§ **CONSIGNE**:
Recopiez le passage de l'extrait sur Radio-Canada allant de « Or, au moment » jusqu'à « Quelle farce grotesque. » inclusivement, en y remplaçant « journalistes » par « reporters ».

___ EXTRAIT

Or, au moment où sa survie même est peut-être comprise, au moment où de nombreux journalistes, employés, artisans des médias se voient remerciés ou désespèrent de savoir s’ils pourront continuer à œuvrer à la société d’État, voilà que l’on annonçait il y a quelques jours que Claude Meunier, alias Ti-Mé Paré, serait à la barre d’une émission de variétés à l’automne prochain. Voici donc la réponse de la direction de la SRC à ceux qui désespèrent de la voir revenir, un tant soit peu, à sa mission fondamentale : rien n’est assuré pour nos journalistes ou nos artisans, rien ne garantit que l’on pourra continuer à vous informer adéquatement en dehors des grands centres mais… au moins vous pourrez rire avec Claude Meunier! Quelle farce grotesque.

Il y a déjà quelques temps que l’on peine à discerner un peu de bon sens au sommet de la tour de la SRC. L’on a d’abord eu droit à cette campagne de « rebranding » ratée aux relents hipsters, où l’on se proposait de changer le nom de Radio-Canada pour le seul « Ici »– ce qui au demeurant ne veut absolument rien dire – pour ensuite aboutir à conserver et alourdir l’ancienne dénomination du service français de la société d’État, en l’appelant désormais « Ici Radio-Canada ». Coût de l’opération? Vous ne voulez pas vraiment le savoir…  Tout cela alors que l’on continue d’alourdir la programmation d’émissions dont on peine à concevoir qu’elles puissent être jugées dignes d’intérêt pour un service public : les Dragons millionnaires et leur concours de chaussettes colorées; Gérard D. Laflaque; « C’est ma toune! » et ses animateurs (trop) parfaits qui devient le Xième rendez-vous musical de la télé québécoise; « Le choc des générations » et ses invités hyperactifs qui suent autant qu’ils chantent… Bref! N’en rajoutez plus, la cour est pleine! Pas assez pleine, visiblement, puisqu’il y avait encore un peu de place pour un comédien affublé d’une fausse barbe et trainant des sacs poubelle, dont on espère sans doute la manne au niveau des cotes d’écoute, mais dont les derniers projets télévisuels ont été – et c’est un euphémisme que de le dire – plus que décevants. Qui se souvient de « Détect.inc. » ou de « Adam et Ève » ?

______
___ DOCUMENTS SOURCES

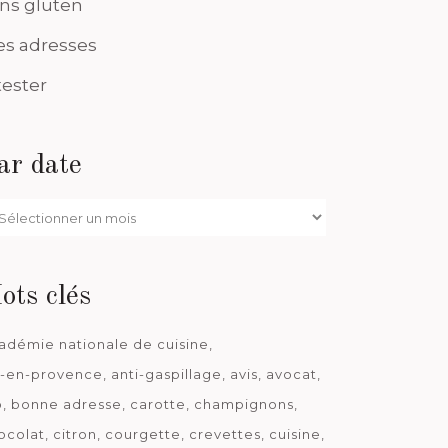
ns gluten
s adresses
tester
ar date
r
te
ots clés
adémie nationale de cuisine
x-en-provence
anti-gaspillage
avis
avocat
o
bonne adresse
carotte
champignons
ocolat
citron
courgette
crevettes
cuisine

______

§ **RÉSULTAT**:
Or, au moment où sa survie même est peut-être comprise, au moment où de nombreux reporters, employés, artisans des médias se voient remerciés ou désespèrent de savoir s’ils pourront continuer à œuvrer à la société d’État, voilà que l’on annonçait il y a quelques jours que Claude Meunier, alias Ti-Mé Paré, serait à la barre d’une émission de variétés à l’automne prochain. Voici donc la réponse de la direction de la SRC à ceux qui désespèrent de la voir revenir, un tant soit peu, à sa mission fondamentale : rien n’est assuré pour nos reporters ou nos artisans, rien ne garantit que l’on pourra continuer à vous informer adéquatement en dehors des grands centres mais… au moins vous pourrez rire avec Claude Meunier! Quelle farce grotesque.